Barc was dedicated to his patients, kind to children, neighborly to those in his community, and fiercely loyal to his friends. He was not a man of frivolity or fiction. He lived his life directly, oriented to a daily goal -- like a black bear climbs a ridge -- straight up the fall line. He lived 31,983 days, and his lead right foot never left the throttle.
Walter Barclay Seibly is survived by his wife Bonnie; his sisters Renee’ and Tamie; his children: Holly and her husband Larry; Matt and his wife Lisa; and Tim and his wife Jo; his grandchildren: Mitch (and his wife Amanda), Levi (and his fiancée Shalynne), Luke (and his wife Savanah), Cedric, Robert, Wyatt, Jake (and his wife Layla), Austin (and his wife Nallely), Brandon (and his wife Chanell) , Justin (and his wife Jessica), Elizabeth (and her husband Kevin), Jack and Mollie; and his great grandchildren: Declan, Deagan, Teagan Rose, Darren, Carter Dean, Lyla Jean, Bennett, Shayla, Kaliegh, Dawson, Leah, and August.

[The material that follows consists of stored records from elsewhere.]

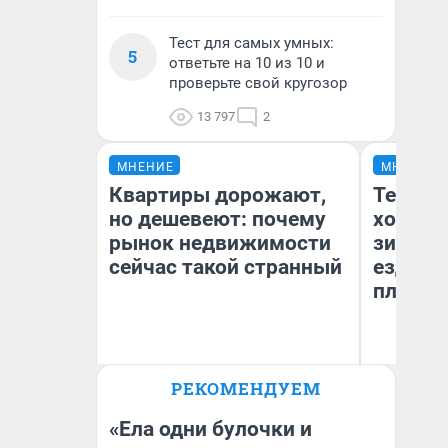
Тест для самых умных:
5
ответьте на 10 из 10 и
проверьте свой кругозор
13 797
2
МНЕНИЕ
МНЕНИЕ
Квартиры дорожают,
Тепло 
но дешевеют: почему
холодн
рынок недвижимости
зимой.
сейчас такой странный
ездит н
плюсы 
РЕКОМЕНДУЕМ
Екатерина Торопова
Д
директор агентства
недвижимости
«Ела одни булочки и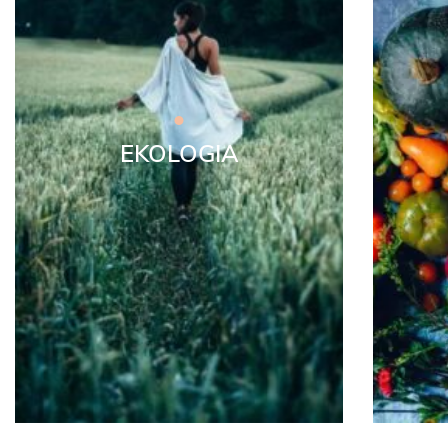
EKOLOGIA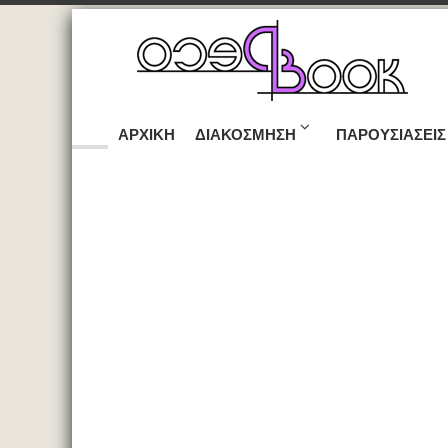
ΑΡΧΙΚΉ
ΔΙΑΚΌΣΜΗΣΗ
ΠΑΡΟΥΣΙΆΣΕΙΣ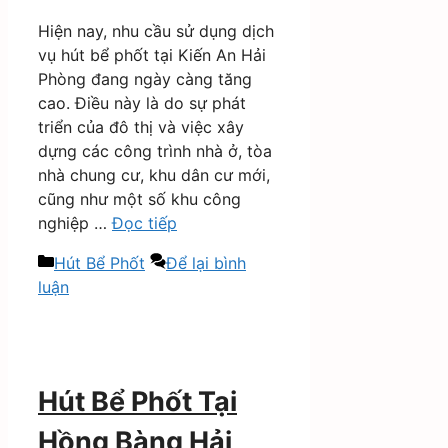
Hiện nay, nhu cầu sử dụng dịch
vụ hút bể phốt tại Kiến An Hải
Phòng đang ngày càng tăng
cao. Điều này là do sự phát
triển của đô thị và việc xây
dựng các công trình nhà ở, tòa
nhà chung cư, khu dân cư mới,
cũng như một số khu công
nghiệp …
Đọc tiếp
Danh
Hút Bể Phốt
Để lại bình
mục
luận
Hút Bể Phốt Tại
Hồng Bàng Hải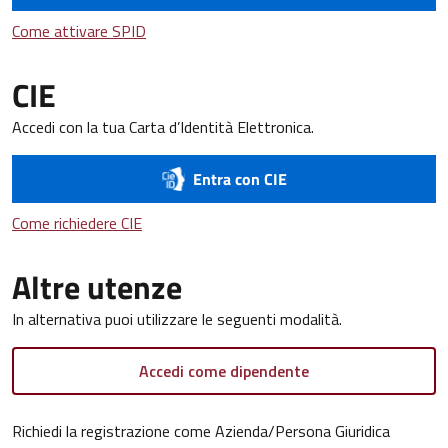
Come attivare SPID
Come attivare SPID
CIE
Accedi con la tua Carta d’Identità Elettronica.
Entra con CIE
Come richiedere CIE
Come richiedere CIE
Altre utenze
In alternativa puoi utilizzare le seguenti modalità.
Accedi come dipendente
Richiedi la registrazione come Azienda/Persona Giuridica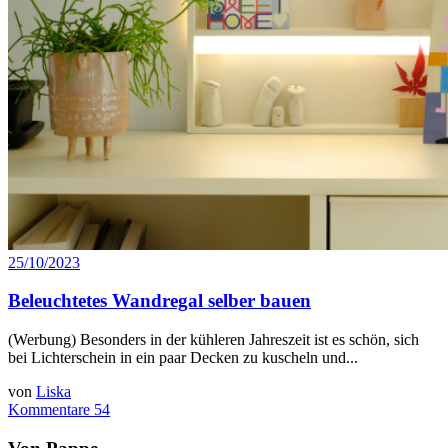
25/10/2023
Beleuchtetes Wandregal selber bauen
(Werbung) Besonders in der kühleren Jahreszeit ist es schön, sich
bei Lichterschein in ein paar Decken zu kuscheln und...
von
Liska
Kommentare 54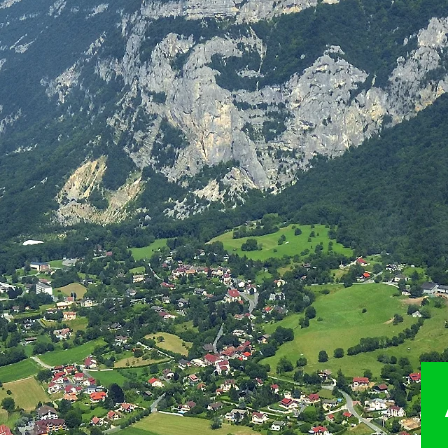
R
PRÉSERVER
VAL
mmital
Natura 2000
Accuei
Directive paysagère du Salève
Balisa
itinér
ides
Espaces naturels sensibles
Aména
Vergers haute-tige
Valori
logiques
Association Foncière Pastorale
Chart
Les Corridors biologiques
durabl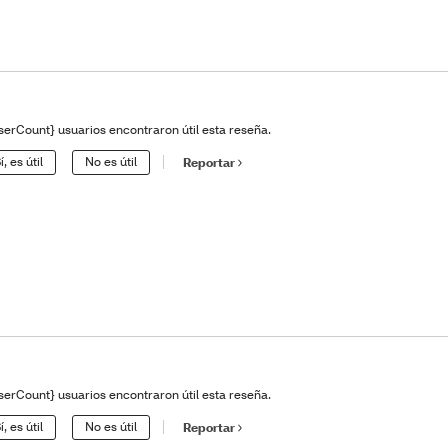
serCount} usuarios encontraron útil esta reseña.
í, es útil
No es útil
Reportar
serCount} usuarios encontraron útil esta reseña.
í, es útil
No es útil
Reportar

Some may wish to send flowers to the Seibly family in honor of Barc. Thank you for your kindness. Barc asked that you consider a charitable donation to the Lewiston, Idaho Chapter of Union Gospel Mission, or Leading the Way, or Samaritan’s Purse water development as an alternative. Thank you.
A Funeral Service will be held Saturday, April 11, 2026 at 2:00pm at Mountain View Funeral Home Chapel 3521 7th Street Lewiston, Idaho. A Graveside will follow at Lewis-Clark Memorial Gardens. Pastor Marshall McVay will be presiding.